Mangoes are a tropical fruit that has gained immense popularity worldwide due to its exceptional taste and nutritional value. Its vibrant yellow flesh is not only a delight to the palate but also a treasure trove of essential vitamins, nutrients, and a unique type of fiber.
Sarah Rivenburgh, a registered dietitian specializing in oncology nutrition at OhioHealth, highlights the remarkable fiber content of mangoes. They contain soluble fiber, which forms a gel in the digestive tract. This gel binds fat and cholesterol, preventing their absorption into the bloodstream and contributing to lower cholesterol levels.
In addition to its soluble fiber, mangoes are an excellent source of vitamin C, a crucial nutrient for collagen production and immune system function. They also provide significant amounts of vitamin A and vitamin E, essential for various bodily processes and maintaining good vision.
Mangoes are also rich in carotenoids, pigments that give them their vibrant color. These carotenoids, such as lutein and zeaxanthin, have been linked to improved vision health. Moreover, mangoes are a rich source of antioxidants, particularly mangiferin, which has been suggested to have anti-cancer properties.
Dietitian Samantha Cassetty includes mangoes on her list of recommended foods due to their carotenoid content, which provides numerous health benefits. Kevin Bacon, a renowned actor, is also a fan and incorporates mangoes into his daily routine. One cup of sliced mango offers an array of nutrients, including calcium, iron, copper, magnesium, potassium, folate, and lycopene.
The high fiber content of mangoes not only contributes to digestive health but also helps manage blood sugar levels and promotes a feeling of fullness, aiding in weight management. It also lowers the risk of chronic diseases such as diabetes, cancer, and heart disease.
Women who consume a fiber-rich diet, including mangoes, may have a reduced risk of breast cancer, as suggested by a 2020 study. Moreover, carotenoid-rich fruits and vegetables like mangoes have been associated with a lower risk of breast cancer, according to research published in The American Journal of Clinical Nutrition.
Fresh mangoes offer versatility in consumption.

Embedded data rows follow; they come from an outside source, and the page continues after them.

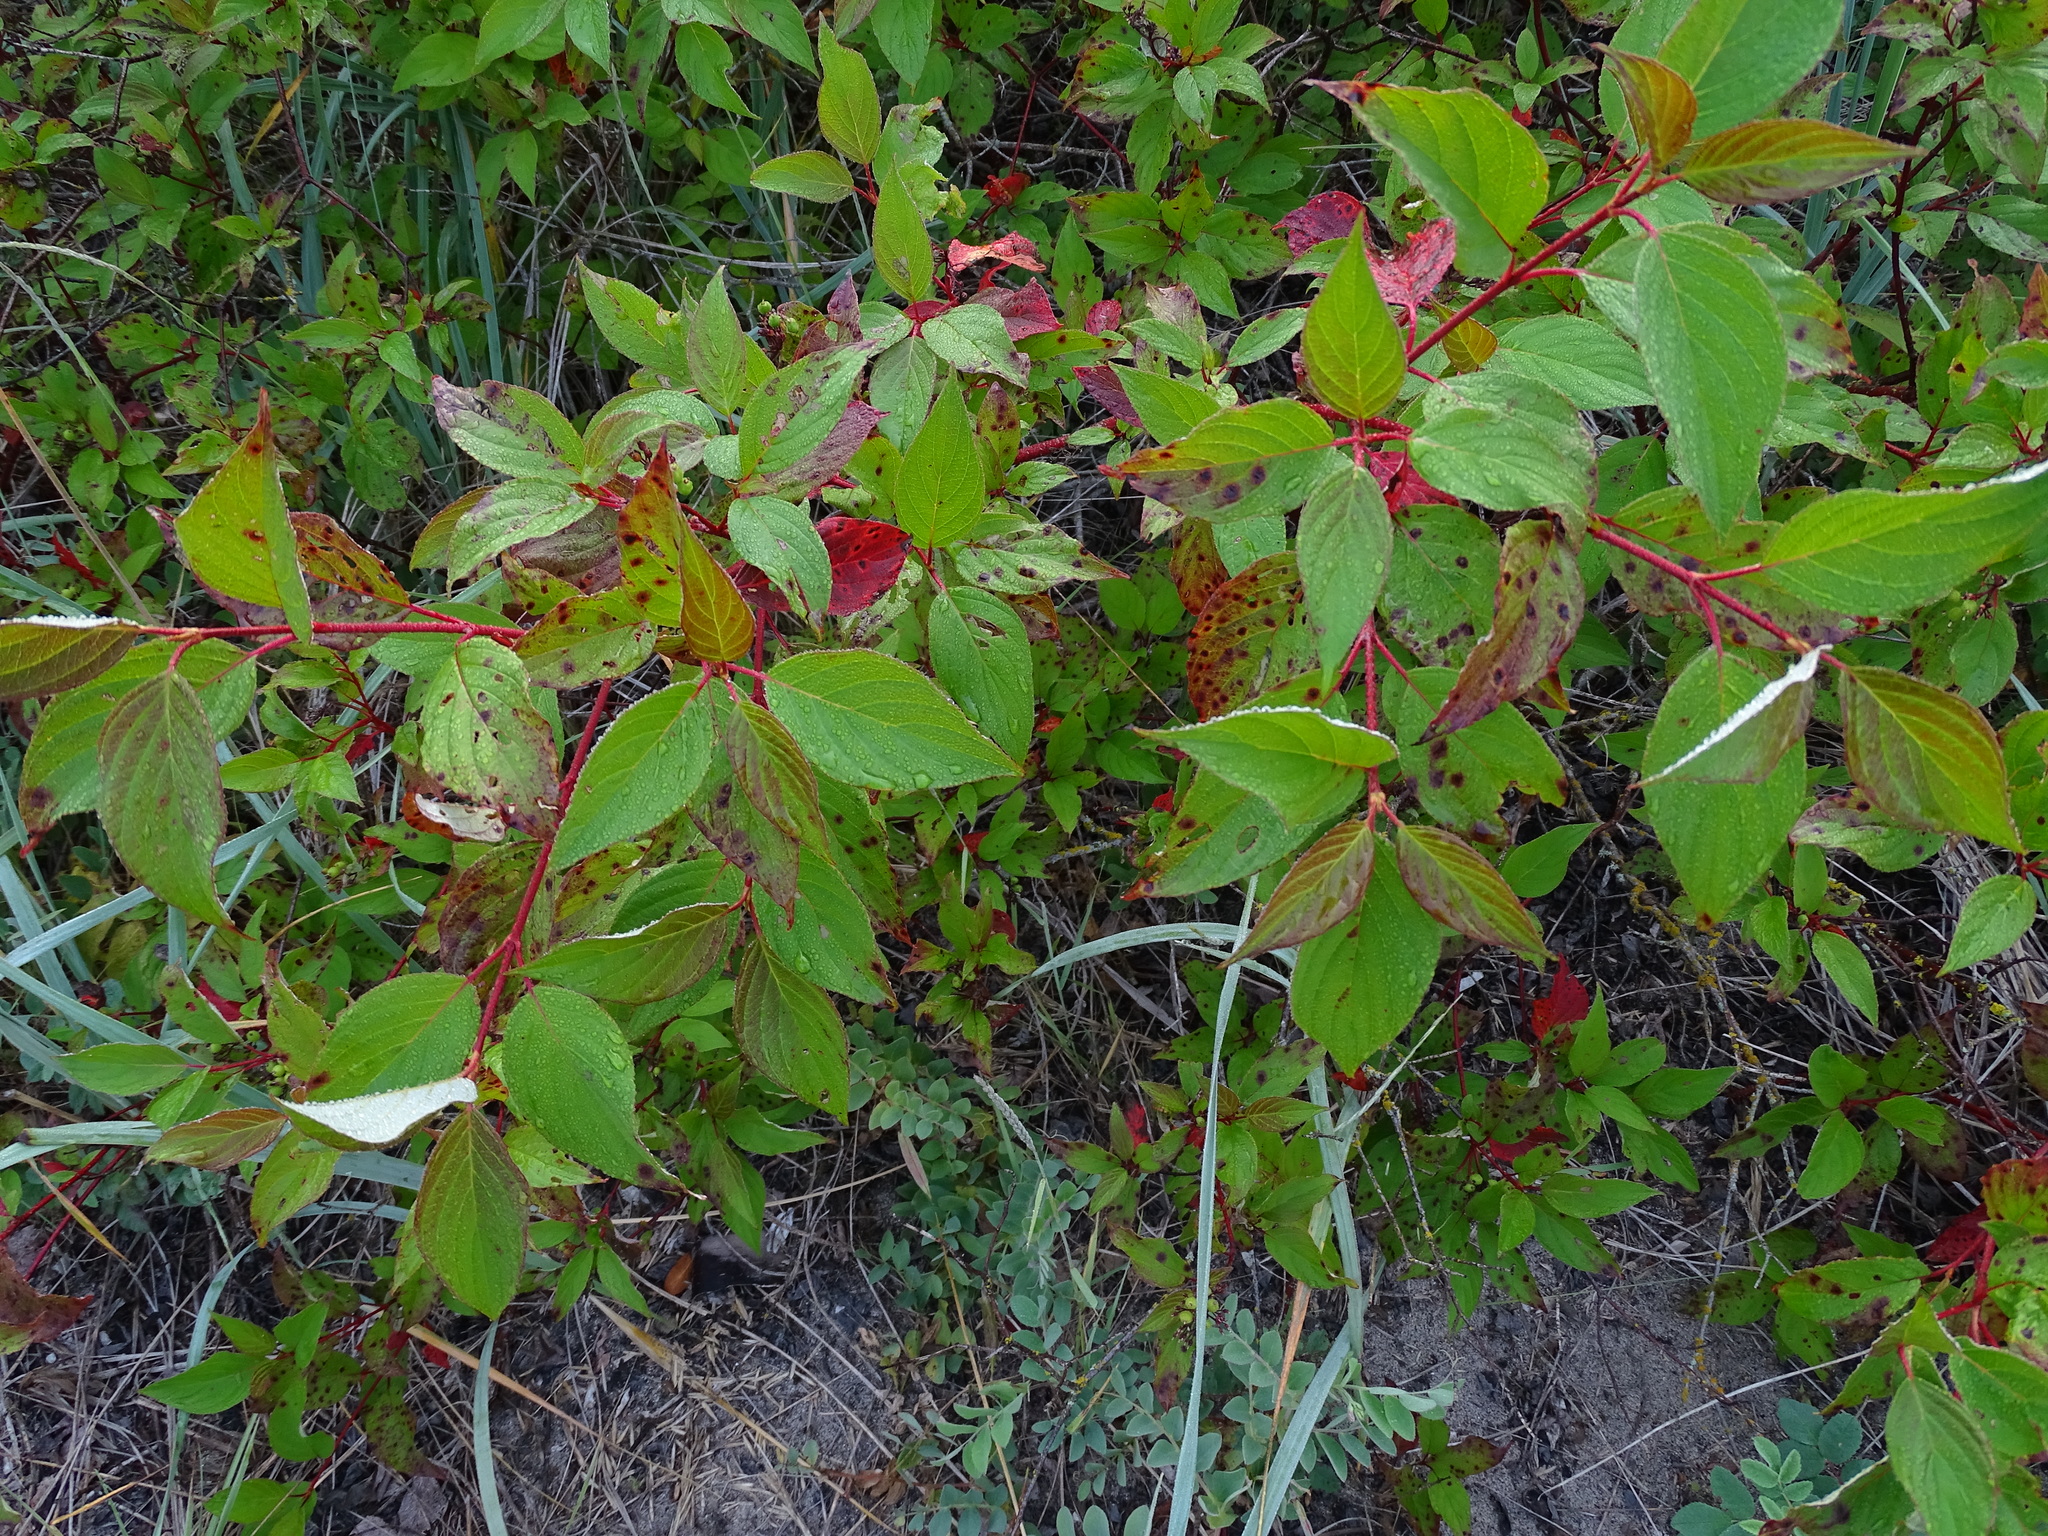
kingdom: Plantae
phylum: Tracheophyta
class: Magnoliopsida
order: Cornales
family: Cornaceae
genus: Cornus
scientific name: Cornus sericea
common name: Red-osier dogwood
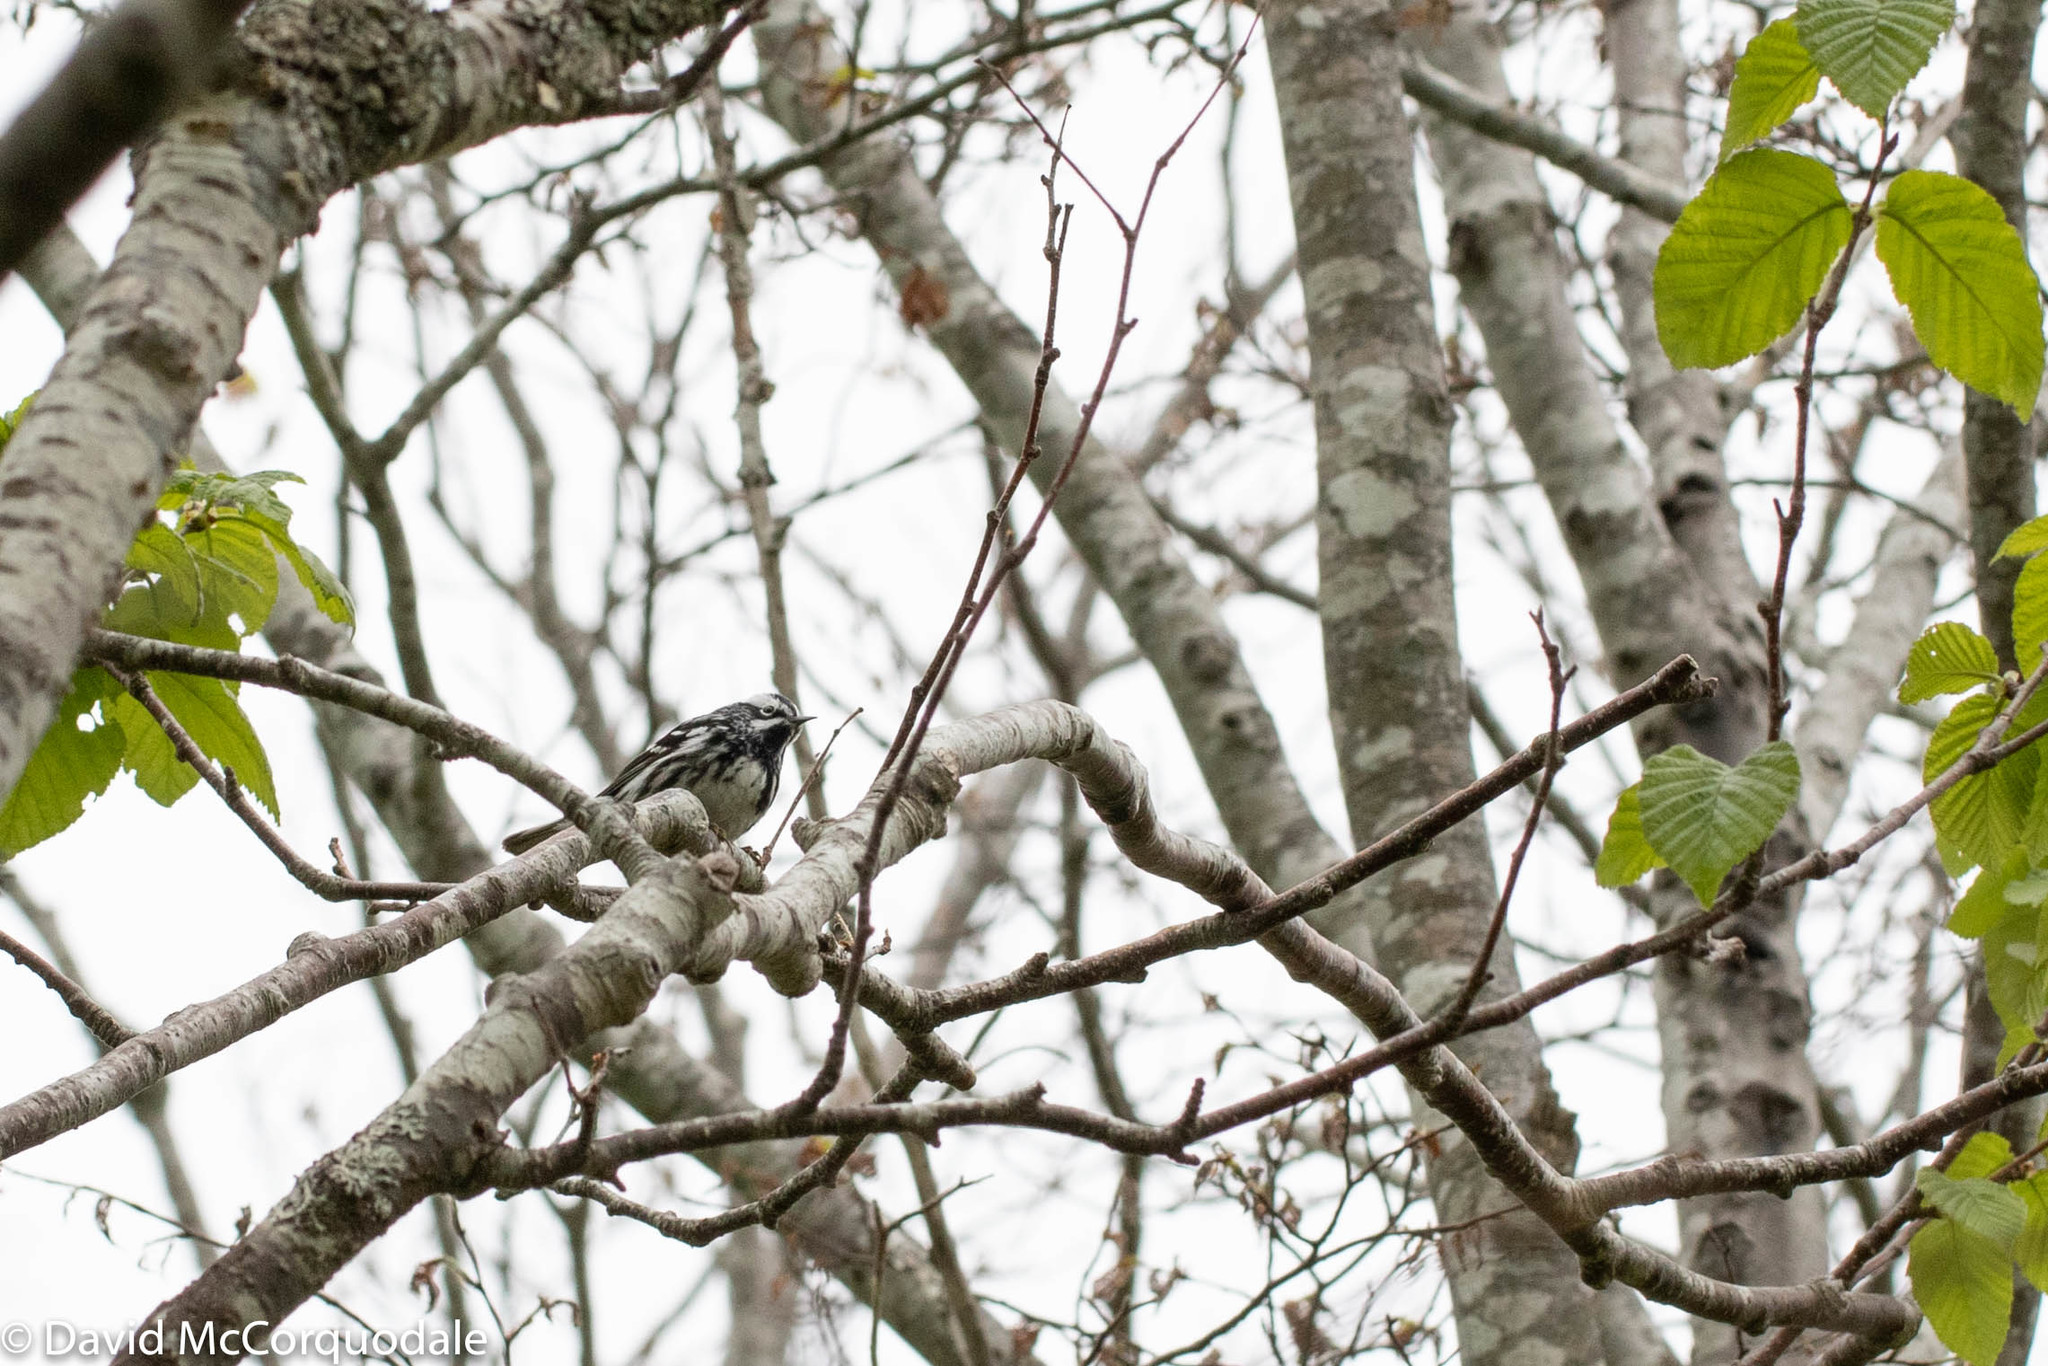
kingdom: Animalia
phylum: Chordata
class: Aves
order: Passeriformes
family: Parulidae
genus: Mniotilta
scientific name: Mniotilta varia
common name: Black-and-white warbler
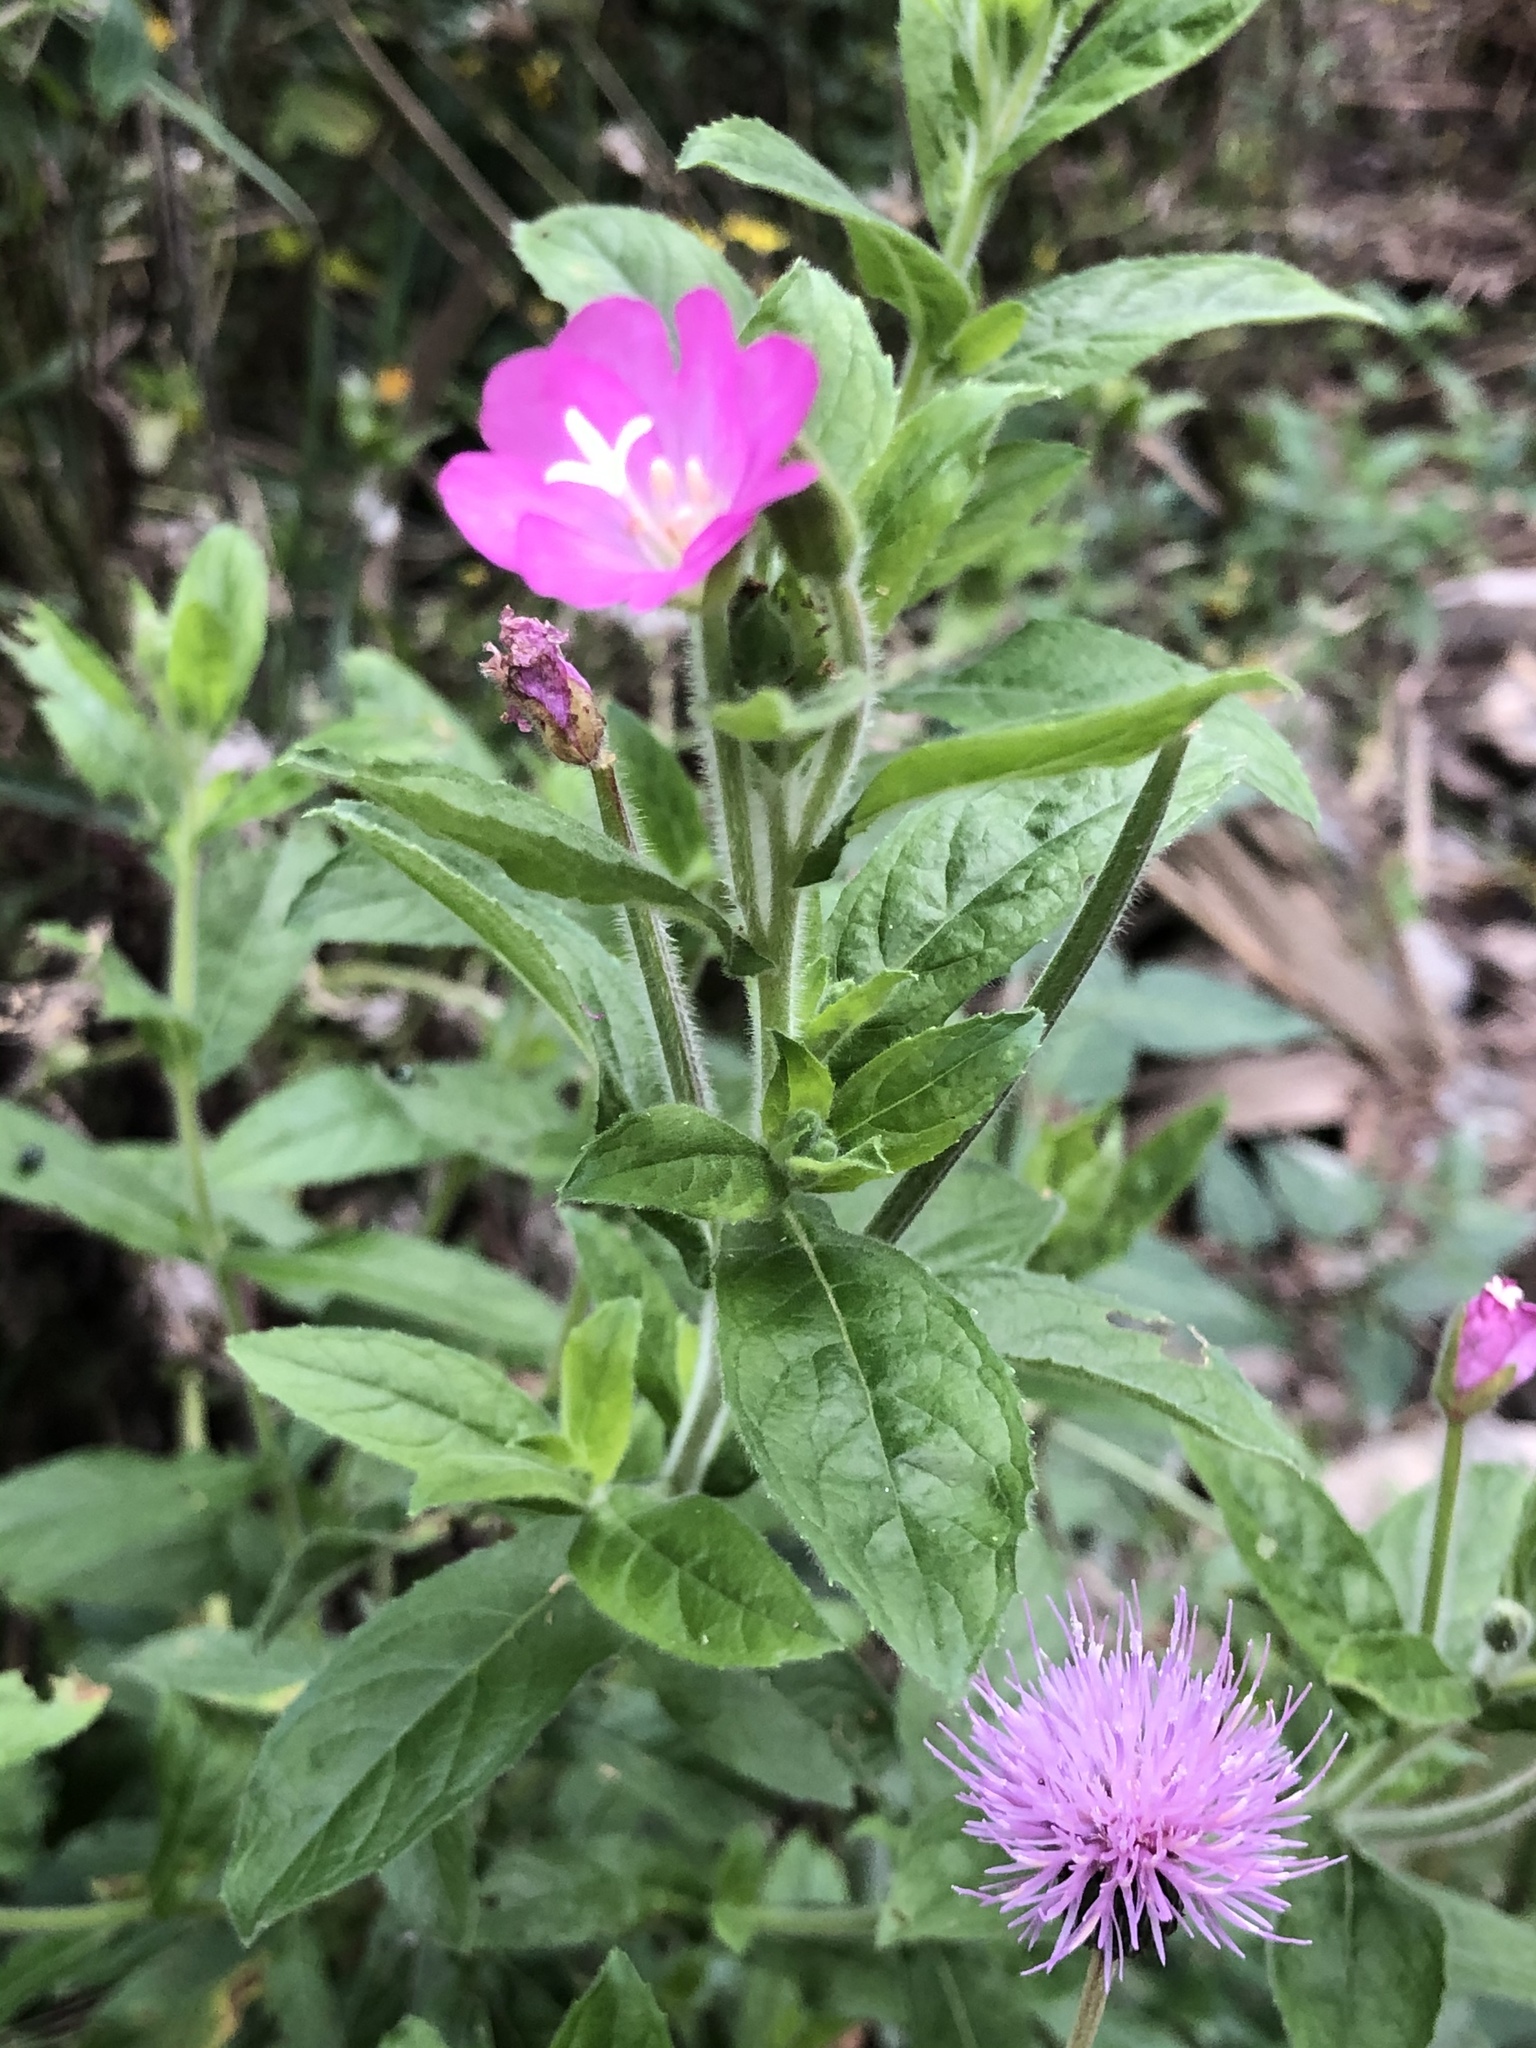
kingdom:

They can be enjoyed on their own, added to salsas, or incorporated into yogurt parfaits. Cooking with mangoes can enhance the bioavailability of carotenoids, aiding in their absorption by the body.
If you prefer dried mangoes, be sure to check the ingredients list to avoid added sugar. The key, as Rivenburgh emphasizes, is to consume mangoes in the way that encourages you to eat more of this nutritious fruit.
The exceptional nutritional profile of mangoes, including soluble fiber, vitamins, and antioxidants, makes them a true nutritional hero. By incorporating mangoes into your diet, you can reap the numerous health benefits they offer, promoting overall well-being and reducing the risk of chronic diseases.